12. Repeat steps 10 and 11 for a leaf selected from each of the experimental procedures:
(a) covered with aluminium foil
(b) placed in a flask with potassium hydroxide
(c) placed in a flask without potassium hydroxide
Sketch your results in a copy of table 2.5A
Results:
Treatment Sketch of leaf before testing for starch Sketch of leaf after testing for starch Observation
Leaf left in the dark 24 before experiment commenced.
Leaf left in the light for 24 hours
Leaf partly covered with aluminium foil
Leaf in the flask with
potassium hydroxide
Leaf in the flask without potassium hydroxide
Discussion:
If the starch test is performed, and the iodine remains yellow this indicates that there is no starch in the leaf. After the plant had been in the dark for 24 hours there was no starch present in the leaf. The plant was left in the dark for 24 hours prior to the class so that we could test if photosynthesis would occur without the presence of light. It was also a control for the plant that was tested for starch that had been in the light for 24 hours. Starch was present after the plant was exposed to the light for 24 hours, it was found in next to one of the veins, on a dark green section.
Without light plants can not photosynthesis, they have to rely on the starch the plant may have stored on previous occasions if no light is present. Therefore plants need light to photosynthesis. Photosynthesis does not occur on all parts of the leaf, but only the parts with chlorophyll (the green sections).
The differences in colour on the leaf are caused by adaptations made by the plant. The parts of the leaf that are primarily exposed to sunlight contain much more chlorophyll and are the dark green patches. This makes the plant more efficient at photosynthesis by only placing the chlorophyll pigments where the sun s rays will reach it. For example the small plants on the ground level of the rainforest do not always get maximum sunlight coverage because the taller trees above it block out some patches. The plant adjusts to this by having its chlorophyll pigments around the edges of the leaf where the sunlight will most probably hit it. In the experiment the only parts of the leaf that contained starch were the dark green sections.
The leaf that had a strip of aluminium foil covering a small part of it proved that light is necessary for photosynthesis. If the whole leaf was covered there would have been no control to prove that light was needed. The section of the leaf that was covered showed no trace of starch, but the uncovered section had a quite large amount of starch. Thus, light is an important factor of photosynthesis.
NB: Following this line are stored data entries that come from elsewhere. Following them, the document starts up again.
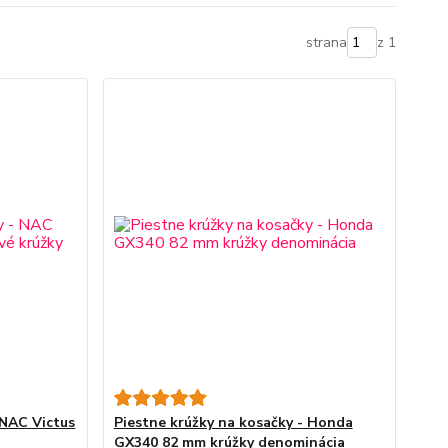
strana
z 1
 NAC Victus
Piestne krúžky na kosačky - Honda
GX340 82 mm krúžky denominácia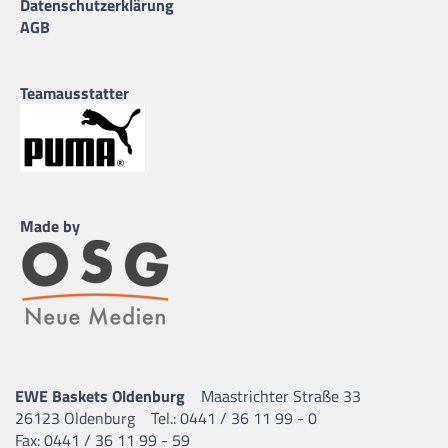
Datenschutzerklärung
AGB
Teamausstatter
Made by
EWE Baskets Oldenburg
Maastrichter Straße 33
26123 Oldenburg
Tel.: 0441 / 36 11 99 - 0
Fax: 0441 / 36 11 99 - 59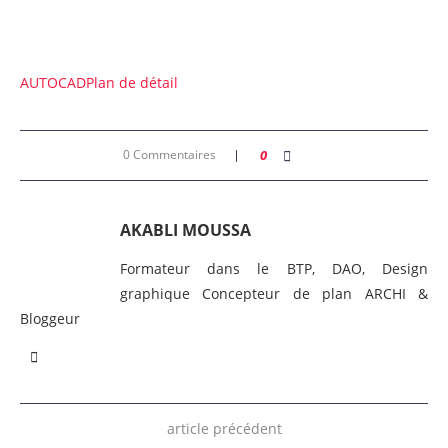
AUTOCAD
Plan de détail
0 Commentaires
0
AKABLI MOUSSA
Formateur dans le BTP, DAO, Design
graphique Concepteur de plan ARCHI &
Bloggeur
article précédent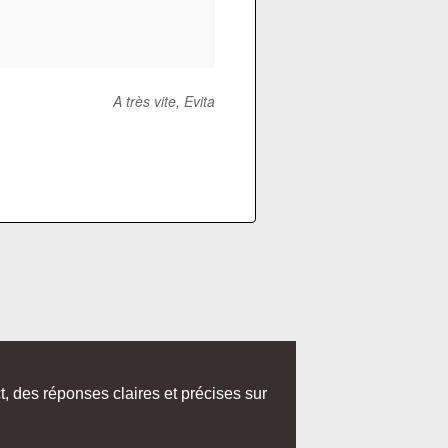
A très vite, Evita
, des réponses claires et précises sur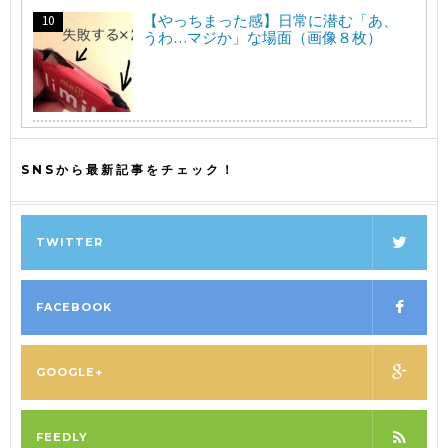
【やっちまった感】日常に潜む「あ、
うわ…マジか」な場面（画像８枚）
SNSから最新記事をチェック！
TWITTER
FACEBOOK
GOOGLE+
FEEDLY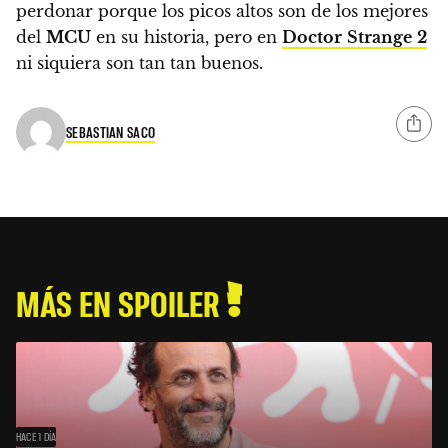
perdonar porque los picos altos son de los mejores
del
MCU
en su historia, pero en
Doctor
Strange
2
ni siquiera son tan tan buenos.
SEBASTIAN SACO
MÁS EN SPOILER
HACE 1 DÍA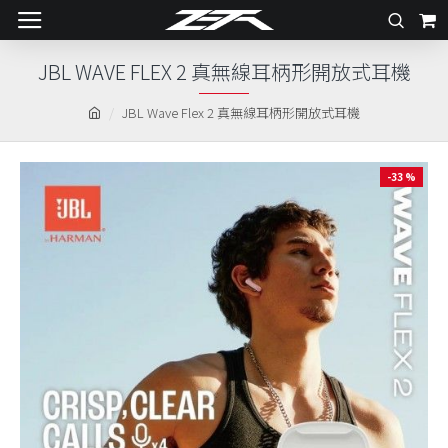
JBL WAVE FLEX 2 真無線耳柄形開放式耳機
JBL Wave Flex 2 真無線耳柄形開放式耳機
-33 %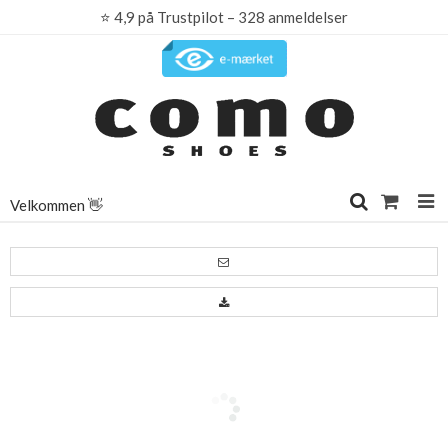
⭐
4,9 på Trustpilot – 328 anmeldelser
Velkommen 👋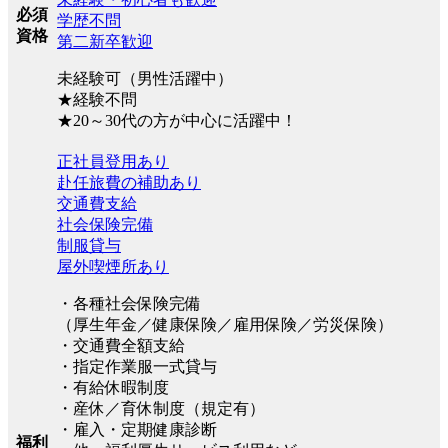
必須
学歴不問
資格
第二新卒歓迎
未経験可（男性活躍中）
★経験不問
★20～30代の方が中心に活躍中！
正社員登用あり
赴任旅費の補助あり
交通費支給
社会保険完備
制服貸与
屋外喫煙所あり
・各種社会保険完備
（厚生年金／健康保険／雇用保険／労災保険）
・交通費全額支給
・指定作業服一式貸与
・有給休暇制度
・産休／育休制度（規定有）
・雇入・定期健康診断
福利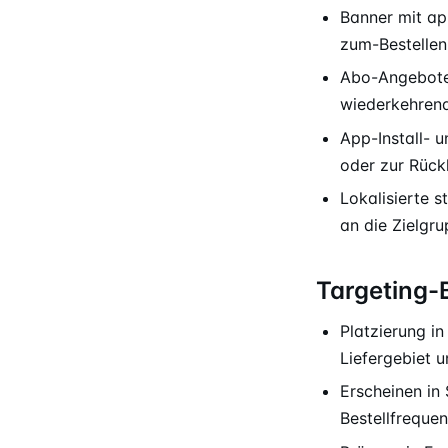
Banner mit ap
zum-Bestellen
Abo-Angebote,
wiederkehrend
App-Install- 
oder zur Rückk
Lokalisierte 
an die Zielgr
Targeting
Platzierung in
Liefergebiet 
Erscheinen in
Bestellfrequen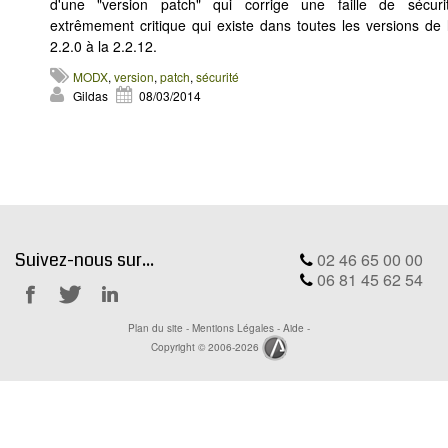
MODX
d'une "version patch" qui corrige ​une faille de sécuri
extrêmement critique qui existe dans toutes les versions de 
BLOG
2.2.0 à la 2.2.12.
CONTACT
MODX
,
version
,
patch
,
sécurité
Gildas
08/03/2014
OFFRES E-SANTÉ
Rechercher
Suivez-nous sur...
02 46 65 00 00
06 81 45 62 54
Notre
Notre
Notre
Plan du site
-
Mentions Légales
-
Aide
-
Facebook
Twitter
Linkedin
Copyright © 2006-2026
Ackwa.fr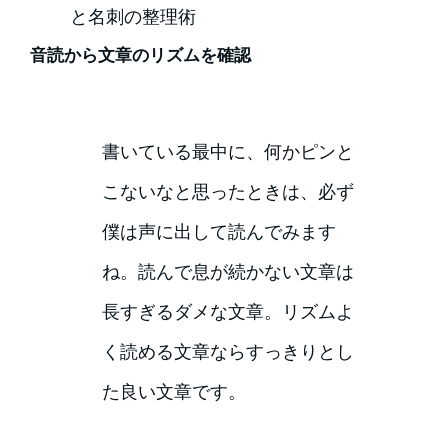
と名刺の整理術
音読から文章のリズムを確認
書いている最中に、何かピンと
こないなと思ったときは、必ず
僕は声に出して読んでみます
ね。読んで息が続かない文章は
長すぎるダメな文章。リズムよ
く読める文章ならすっきりとし
た良い文章です。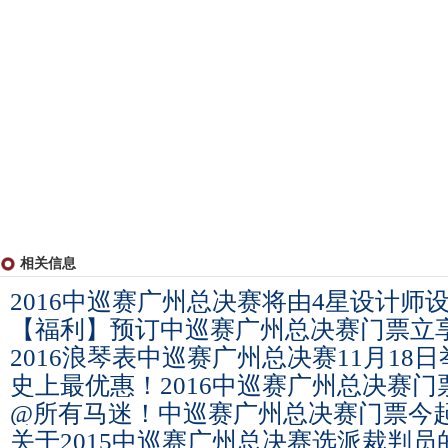
相关信息
2016中巡赛广州总决赛将由4星设计师
【福利】预订中巡赛广州总决赛门票立
2016浪琴表中巡赛广州总决赛11月18日
史上最优惠！2016中巡赛广州总决赛
@所有马迷！中巡赛广州总决赛门票今
关于2015中巡赛广州总决赛选派裁判员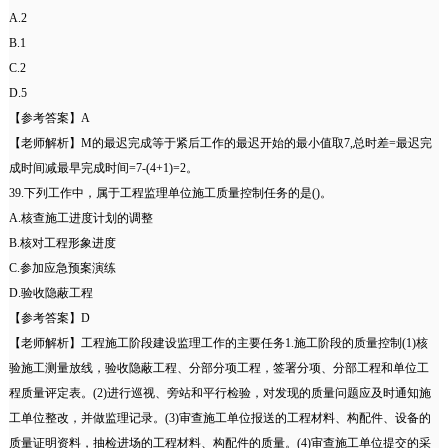
A.2
B.1
C.2
D.5
【参考答案】A
【老师解析】M的最迟完成等于紧后工作的最迟开始的最小值取7,总时差=最迟完
成时间减最早完成时间=7-(4+1)=2。
39.下列工作中，属于工程监理单位施工质量控制任务的是()。
A.核查施工进度计划的调整
B.核对工程形象进度
C.参加应急预案演练
D.验收隐蔽工程
【参考答案】D
【老师解析】工程施工阶段建设监理工作的主要任务1.施工阶段的质量控制(1)核
验施工测量放线，验收隐蔽工程、分部分项工程，签署分项、分部工程和单位工
程质量评定表。(2)进行巡视、旁站和平行检验，对发现的质量问题应及时通知施
工单位整改，并做监理记录。(3)审查施工单位报送的工程材料、构配件、设备的
质量证明资料，抽检进场的工程材料、构配件的质量。(4)审查施工单位提交的采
Carbon dioxide is needed for photosynthesis, to test this we set up a leaf in a flask with Potassium hydroxide, and one without. In the flask containing potassium hydroxide there was a little trace of starch in the leaf. This might have been there beforehand, or maybe some of the potassium hydroxide leaked out of the cotton wool. For this experiment to be more accurate we could have used something more reliable than the cotton wool to keep the potassium hydroxide trapped in the flask.
The flask, which did not contain Potassium hydroxide, showed that starch was present, much more than the leaf in the flask with the solution. The more carbon dioxide in the air increases the rate of photosynthesis. Because potassium hydroxide absorbed the carbon dioxide in the flask, photosynthesis could not be achieved at its full potential because one of its input factors (carbon dioxide) was lacking or not present at all.
Each of the experiments had a control; they were the part of the plant not covered in foil, which was to see if light was required. The plant left in the dark for 24 hours was also testing to see if light was essential, and the flask with no potassium hydroxide, was to see if carbon dioxide was essential.
Conclusion:
During this practical report I have learnt that there are three main factors that must be present for photosynthesis to occur. They are Carbon dioxide, light and chlorophyll. As a result of this experiment I have discovered that if a plant is deprived of light or carbon dioxide for a period of time it begins to use up its starch deposits to make food for its self.